Copy the listing below word for word, leaving out the pictures.

Data shown:
——————

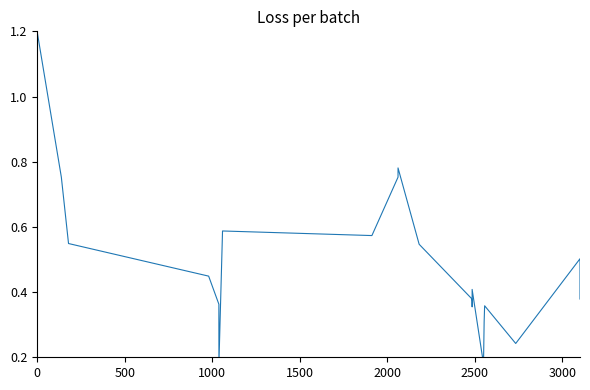

Is this an area chart (filled region under the line)?

No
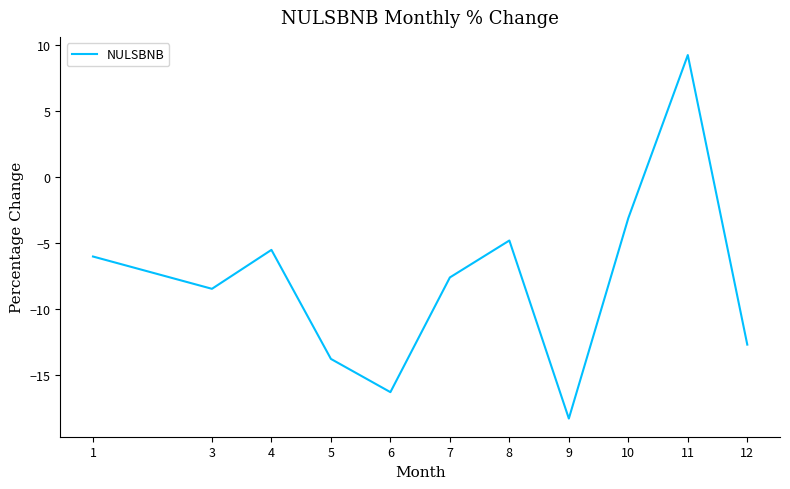

Read the value at 6.

-16.3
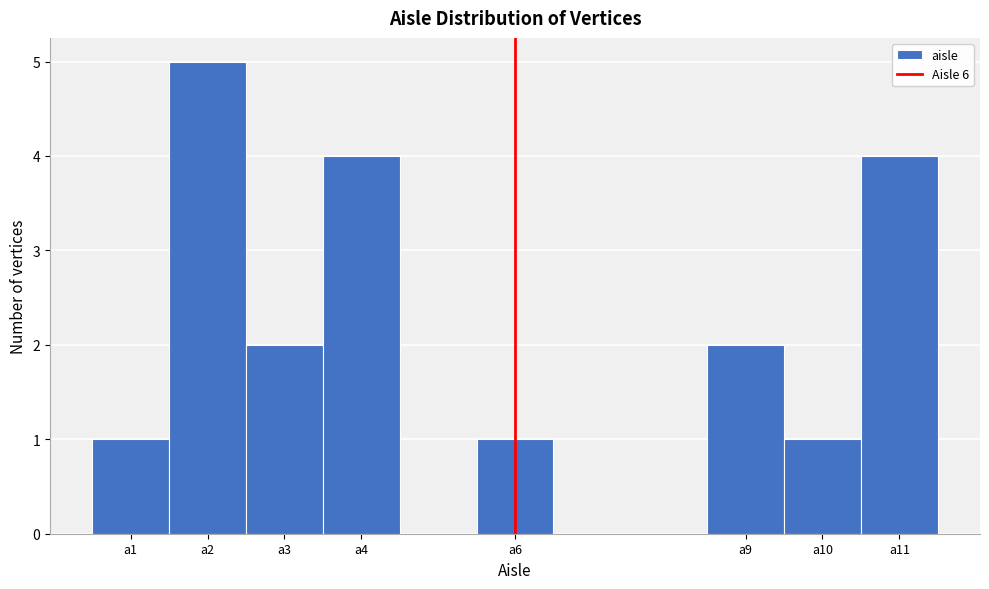

Reading left to right, transcribe this chart: for each bar, give the range it covers on the x-axis and its height. The values are not printed on the chart, so give them approximately, as read against the axis.

0.5 to 1.5: 1
1.5 to 2.5: 5
2.5 to 3.5: 2
3.5 to 4.5: 4
4.5 to 5.5: 0
5.5 to 6.5: 1
6.5 to 7.5: 0
7.5 to 8.5: 0
8.5 to 9.5: 2
9.5 to 10.5: 1
10.5 to 11.5: 4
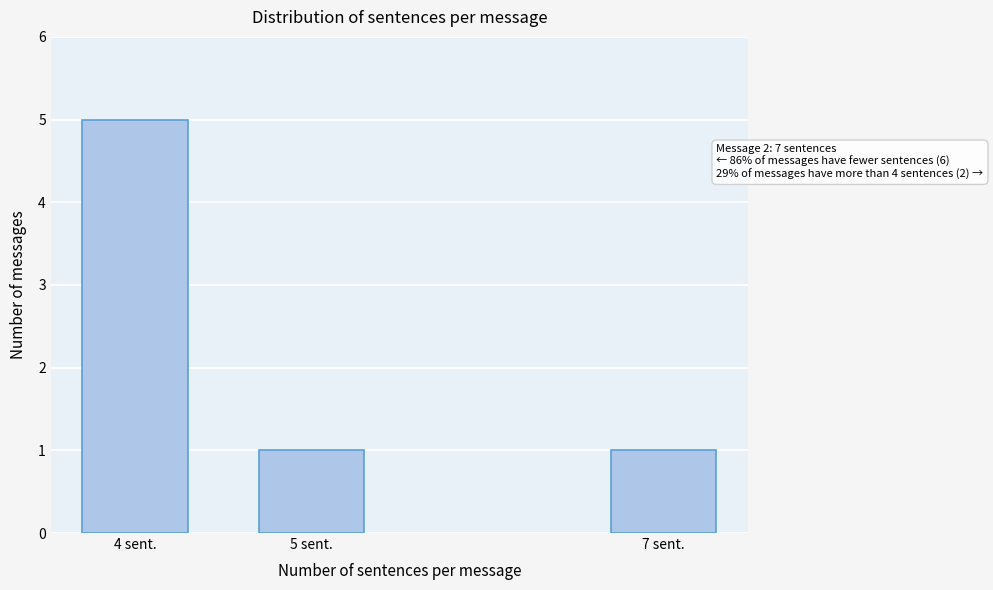

Reading left to right, extract all data points from this chart.

5	1	1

——————

Exercise answer:
Is this an area chart (filled region under the line)?

No

Read the value at 6.

-16.3

Reading left to right, transcribe this chart: for each bar, give the range it covers on the x-axis and its height. The values are not printed on the chart, so give them approximately, as read against the axis.

0.5 to 1.5: 1
1.5 to 2.5: 5
2.5 to 3.5: 2
3.5 to 4.5: 4
4.5 to 5.5: 0
5.5 to 6.5: 1
6.5 to 7.5: 0
7.5 to 8.5: 0
8.5 to 9.5: 2
9.5 to 10.5: 1
10.5 to 11.5: 4

Reading left to right, extract all data points from this chart.

5	1	1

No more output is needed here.